ICCPR aims to provide an outlet for an interdisciplinary and international exploration of the meaning, function and impact of cultural policies. Cultural policy is understood as the promotion or prohibition of cultural practices and values by governments, corporations, other institutions and individuals.

Such policies may be explicit, in that their objectives are openly described as cultural, or implicit, in that their cultural objectives are concealed or described in other terms. The historical range is not limited to any given period, but the ICCPR is primarily concerned with material that is relevant to the contemporary world and which contributes to a fruitful international exchange of ideas.

ICCPR acknowledges the multiplicity of meanings around the idea of culture and the inter-relationship of these meanings. However, whilst it takes a broad view of culture, encompassing a wide range of signifying practices that include the products of the media, the arts and various forms of government or religious display, ICCPR will attempt to maintain a focus on policies relating to culture as symbolic communication rather than culture in the anthropological sense as ‘a whole way of life’.

ICCPR addresses itself to all those with a serious intellectual interest in how and why different agencies and agents attempt to work on the cultural practices and values of individuals and societies.

Function

The main function of ICCPR is to promote, in association with the International Journal of Cultural Policy, a biennial research conference of high academic standards in different parts of the world.
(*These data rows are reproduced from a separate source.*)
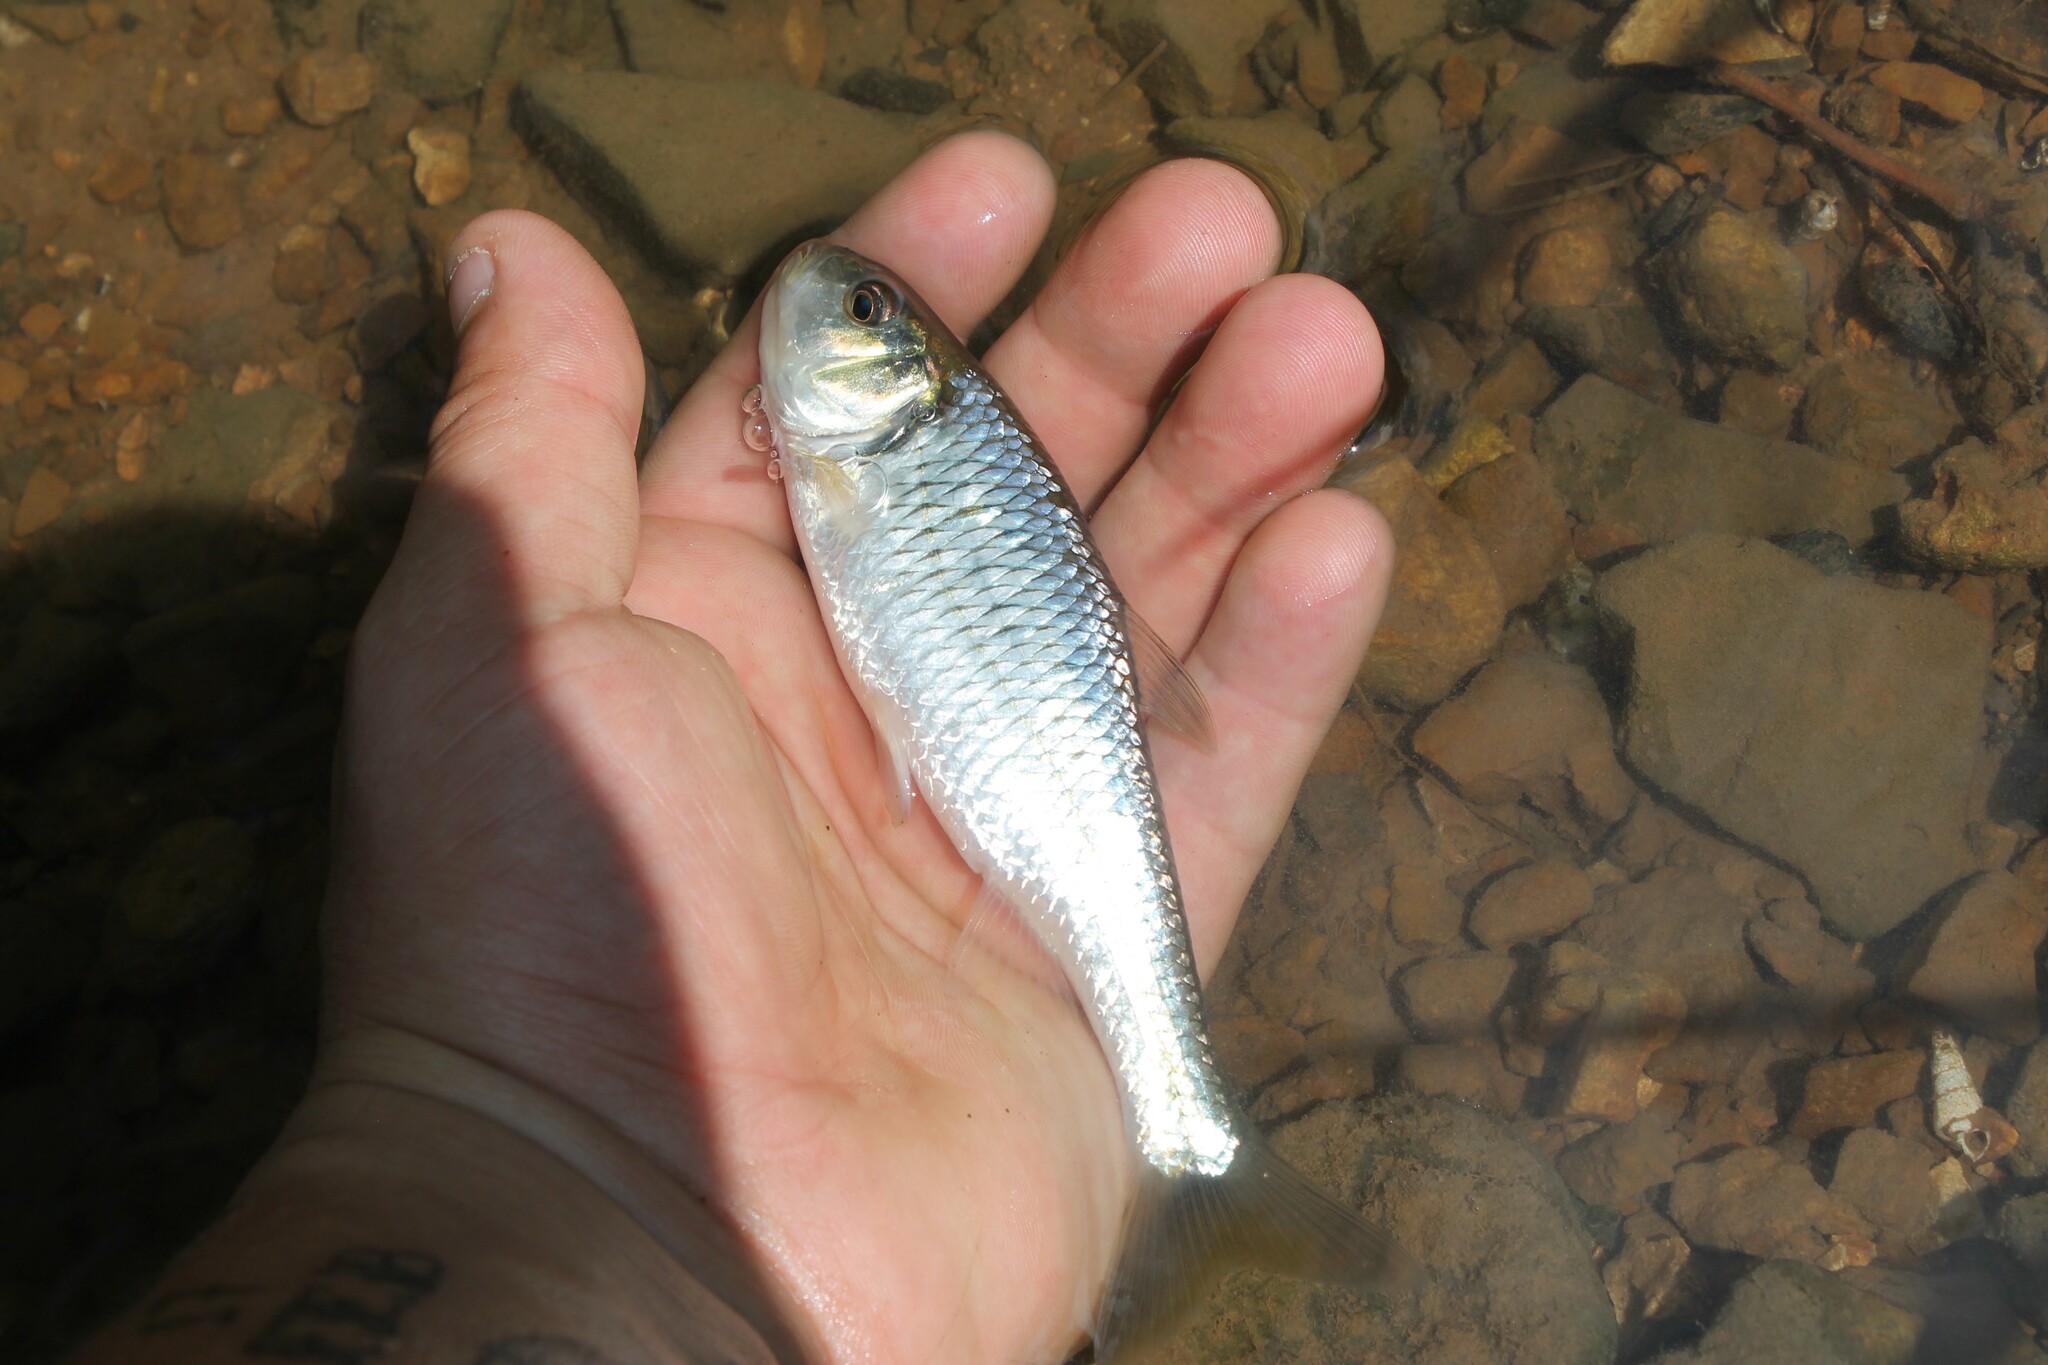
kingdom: Animalia
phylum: Chordata
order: Cypriniformes
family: Cyprinidae
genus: Luxilus
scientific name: Luxilus chrysocephalus
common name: Striped shiner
The conference provides an opportunity for researchers to present papers that reflect on cultural policy from any relevant discipline, provided they make an original academic contribution to the field. Proposals for papers are rigorously assessed by at least two members of the Scientific Committee (see below). Papers based on research that is primarily ‘instrumental’ (such as market research) or on research designed for the advocacy of a preconceived institutional position are not normally accepted. This does not exclude applied research of high academic quality, particularly research that advances methodology.